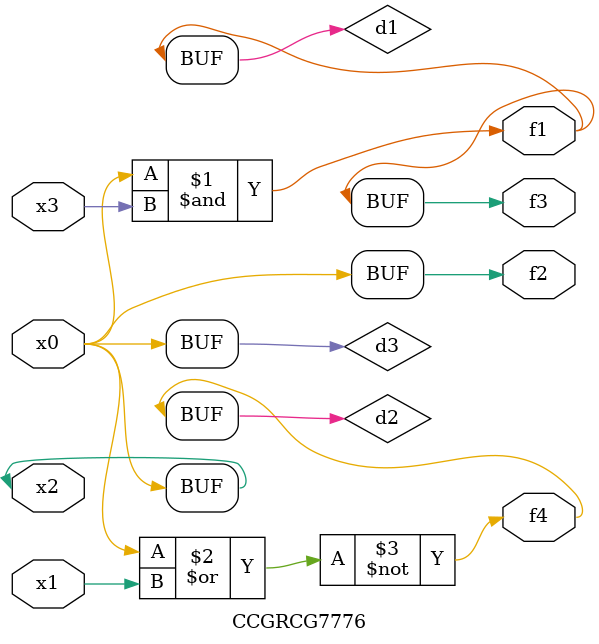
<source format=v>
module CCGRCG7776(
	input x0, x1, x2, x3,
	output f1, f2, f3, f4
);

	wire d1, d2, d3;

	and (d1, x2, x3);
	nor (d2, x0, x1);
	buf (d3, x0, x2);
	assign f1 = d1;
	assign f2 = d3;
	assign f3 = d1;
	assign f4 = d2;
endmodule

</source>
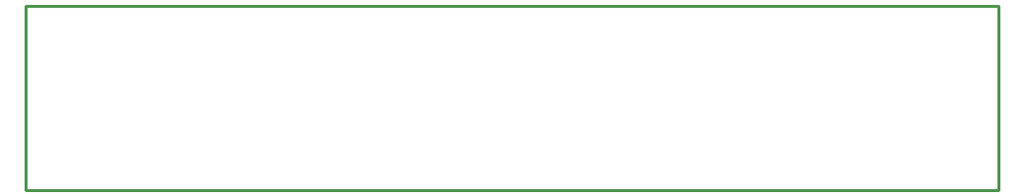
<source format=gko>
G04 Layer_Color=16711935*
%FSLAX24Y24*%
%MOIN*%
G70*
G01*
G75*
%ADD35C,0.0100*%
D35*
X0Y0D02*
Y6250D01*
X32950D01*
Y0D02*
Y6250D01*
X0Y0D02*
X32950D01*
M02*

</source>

= = = =

What needs to be done> All entries need repeating exactly, but without the pictures.

Exercise result>
<source format=v>
module CCGRCG7776(
	input x0, x1, x2, x3,
	output f1, f2, f3, f4
);

	wire d1, d2, d3;

	and (d1, x2, x3);
	nor (d2, x0, x1);
	buf (d3, x0, x2);
	assign f1 = d1;
	assign f2 = d3;
	assign f3 = d1;
	assign f4 = d2;
endmodule

</source>
<source format=gko>
G04 Layer_Color=16711935*
%FSLAX24Y24*%
%MOIN*%
G70*
G01*
G75*
%ADD35C,0.0100*%
D35*
X0Y0D02*
Y6250D01*
X32950D01*
Y0D02*
Y6250D01*
X0Y0D02*
X32950D01*
M02*

</source>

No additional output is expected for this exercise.